A new study published in British medical journal The Lancet says that up to 77 million people in Bangladesh are being exposed to toxic levels of arsenic.
By Brian Walker, CNN
June 20, 2010 3:59 a.m. EDT
(CNN) -- It could be the worst mass poisoning in history. And the terrible irony is that it may all be due to an idealistic push to clean up drinking water for some of the world's poorest people.
A new study published in British medical journal The Lancet says that up to 77 million people in Bangladesh are being exposed to toxic levels of arsenic, potentially taking years or decades off their lives.
An international team of researchers from Chicago, New York and Bangladesh followed 12,000 people over the past decade, monitoring their arsenic intake and mortality rates from contaminated wells.
By the end of the study, one in five deaths were determined to be directly related to elevated arsenic levels in their system.
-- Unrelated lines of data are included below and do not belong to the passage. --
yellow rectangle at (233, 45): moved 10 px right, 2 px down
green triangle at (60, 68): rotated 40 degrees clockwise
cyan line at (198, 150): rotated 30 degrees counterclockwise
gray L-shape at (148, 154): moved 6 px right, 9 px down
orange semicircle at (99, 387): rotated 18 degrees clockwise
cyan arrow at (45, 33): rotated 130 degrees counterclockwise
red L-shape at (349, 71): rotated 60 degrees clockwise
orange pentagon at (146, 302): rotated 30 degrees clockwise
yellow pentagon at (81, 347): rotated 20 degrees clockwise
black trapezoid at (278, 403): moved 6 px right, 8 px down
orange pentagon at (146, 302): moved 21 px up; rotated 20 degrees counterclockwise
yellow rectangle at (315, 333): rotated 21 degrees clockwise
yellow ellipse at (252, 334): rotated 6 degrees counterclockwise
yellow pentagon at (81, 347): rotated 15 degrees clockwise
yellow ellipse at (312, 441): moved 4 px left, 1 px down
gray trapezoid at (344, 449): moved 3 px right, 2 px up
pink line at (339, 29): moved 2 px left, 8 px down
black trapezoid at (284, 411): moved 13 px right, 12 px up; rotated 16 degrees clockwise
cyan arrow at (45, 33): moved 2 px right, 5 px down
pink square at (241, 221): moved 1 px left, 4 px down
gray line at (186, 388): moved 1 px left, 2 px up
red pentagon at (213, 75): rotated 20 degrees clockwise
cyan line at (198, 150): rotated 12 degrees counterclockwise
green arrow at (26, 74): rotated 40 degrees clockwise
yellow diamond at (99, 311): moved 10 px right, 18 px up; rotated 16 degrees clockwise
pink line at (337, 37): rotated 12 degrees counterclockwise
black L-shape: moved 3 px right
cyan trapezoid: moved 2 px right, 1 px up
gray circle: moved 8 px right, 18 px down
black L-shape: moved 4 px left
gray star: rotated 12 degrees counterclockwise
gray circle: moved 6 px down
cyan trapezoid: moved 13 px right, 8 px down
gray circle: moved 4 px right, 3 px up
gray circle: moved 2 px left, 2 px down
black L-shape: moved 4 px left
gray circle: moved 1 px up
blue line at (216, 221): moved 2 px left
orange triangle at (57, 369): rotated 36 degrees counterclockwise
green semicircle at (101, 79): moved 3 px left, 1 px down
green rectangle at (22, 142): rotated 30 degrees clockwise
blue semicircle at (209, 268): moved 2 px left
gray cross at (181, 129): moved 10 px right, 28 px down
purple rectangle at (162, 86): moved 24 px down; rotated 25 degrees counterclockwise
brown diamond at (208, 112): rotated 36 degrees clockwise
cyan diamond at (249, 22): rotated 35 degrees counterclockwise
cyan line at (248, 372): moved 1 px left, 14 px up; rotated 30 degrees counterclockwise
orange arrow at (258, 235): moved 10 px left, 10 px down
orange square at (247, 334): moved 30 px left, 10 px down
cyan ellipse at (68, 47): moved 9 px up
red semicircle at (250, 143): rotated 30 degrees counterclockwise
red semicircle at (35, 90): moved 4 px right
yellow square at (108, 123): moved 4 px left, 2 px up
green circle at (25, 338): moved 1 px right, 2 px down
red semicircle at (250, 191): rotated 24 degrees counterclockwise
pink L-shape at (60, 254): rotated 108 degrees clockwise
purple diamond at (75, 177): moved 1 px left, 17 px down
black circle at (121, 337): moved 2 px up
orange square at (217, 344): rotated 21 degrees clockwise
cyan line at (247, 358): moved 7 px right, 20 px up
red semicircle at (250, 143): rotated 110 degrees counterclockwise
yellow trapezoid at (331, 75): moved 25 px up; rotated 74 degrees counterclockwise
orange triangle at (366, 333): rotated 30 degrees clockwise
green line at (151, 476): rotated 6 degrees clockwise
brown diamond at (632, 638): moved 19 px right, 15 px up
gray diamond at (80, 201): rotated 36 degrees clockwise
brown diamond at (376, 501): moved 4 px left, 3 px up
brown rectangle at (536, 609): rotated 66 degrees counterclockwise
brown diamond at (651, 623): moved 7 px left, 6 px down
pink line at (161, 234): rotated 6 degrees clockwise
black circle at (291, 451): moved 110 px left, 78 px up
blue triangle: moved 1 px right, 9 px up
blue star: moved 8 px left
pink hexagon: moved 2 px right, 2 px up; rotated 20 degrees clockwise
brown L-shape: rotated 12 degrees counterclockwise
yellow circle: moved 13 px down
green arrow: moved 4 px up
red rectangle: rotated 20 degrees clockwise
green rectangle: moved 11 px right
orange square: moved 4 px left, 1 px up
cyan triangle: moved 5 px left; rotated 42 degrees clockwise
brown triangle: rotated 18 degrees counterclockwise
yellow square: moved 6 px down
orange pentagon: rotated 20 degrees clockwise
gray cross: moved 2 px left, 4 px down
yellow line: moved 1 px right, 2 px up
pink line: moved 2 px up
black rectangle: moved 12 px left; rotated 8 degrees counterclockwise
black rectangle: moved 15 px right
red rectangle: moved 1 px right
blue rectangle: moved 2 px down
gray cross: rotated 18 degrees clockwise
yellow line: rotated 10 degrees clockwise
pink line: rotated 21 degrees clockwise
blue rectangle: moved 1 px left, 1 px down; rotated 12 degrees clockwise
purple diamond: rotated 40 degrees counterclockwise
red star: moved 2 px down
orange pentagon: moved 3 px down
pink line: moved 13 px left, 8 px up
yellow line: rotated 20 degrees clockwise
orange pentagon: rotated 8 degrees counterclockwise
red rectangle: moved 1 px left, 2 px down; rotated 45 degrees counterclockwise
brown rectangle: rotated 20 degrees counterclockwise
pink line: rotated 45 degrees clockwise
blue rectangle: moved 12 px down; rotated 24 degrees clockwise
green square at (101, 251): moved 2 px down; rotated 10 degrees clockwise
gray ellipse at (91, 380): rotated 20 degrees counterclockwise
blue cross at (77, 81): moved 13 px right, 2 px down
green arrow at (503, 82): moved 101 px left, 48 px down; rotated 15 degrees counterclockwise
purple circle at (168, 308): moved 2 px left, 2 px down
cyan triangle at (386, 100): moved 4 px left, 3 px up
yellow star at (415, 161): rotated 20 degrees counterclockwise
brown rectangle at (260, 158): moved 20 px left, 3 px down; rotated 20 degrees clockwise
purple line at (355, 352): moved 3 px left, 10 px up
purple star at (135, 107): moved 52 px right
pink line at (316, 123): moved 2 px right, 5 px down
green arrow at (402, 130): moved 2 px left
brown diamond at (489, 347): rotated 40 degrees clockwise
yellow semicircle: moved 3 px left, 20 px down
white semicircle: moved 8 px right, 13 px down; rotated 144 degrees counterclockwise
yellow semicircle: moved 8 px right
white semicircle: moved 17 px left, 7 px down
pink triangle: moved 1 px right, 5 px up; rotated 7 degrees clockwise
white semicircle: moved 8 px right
Stretch that over the entire population that takes its water from wells, and the impact is daunting.
The problem has been known about for years, if not the overall deadly impact.
As far back as a decade ago, the World Health Organization called it "the largest mass poisoning of a population in history... beyond the accidents at Bhopal, India, in 1984, and Chernobyl, Ukraine, in 1986."
Well-meaning development groups had encouraged remote villages across Bangladesh to dig wells over the past decades, rather than rely on potentially contaminated surface water and dirty rivers. But now potentially a much worse problem has been found far below the surface.
Arsenic is a deadly poison with a history of use in intrigue and assassination. Some have even theorized that Napoleon Bonaparte succumbed to long term poisoning with the substance by his enemies while in exile on the island of St. Helena.
But the element and its derivatives are also used in many industries, such as metal smelting and as a component in products ranging from insecticide to micro-chips.
And unfortunately, it is also found in abundance in the soil and rock in Bangladesh. It's leached up through the water table in tens of millions of water wells across the country.
The study showed that the top quarter of those exposed had a 70 percent higher mortality rate than would be expected in the population as a whole.
The authors hope for more study, and a long term plan to deal with the damage already done. But a solution for those already poisoned may remain decades away.
Other long term health studies have shown it takes 20 years for the negative morbidity effects of arsenic poisoning to dissipate, even after they stopped using contaminated wells.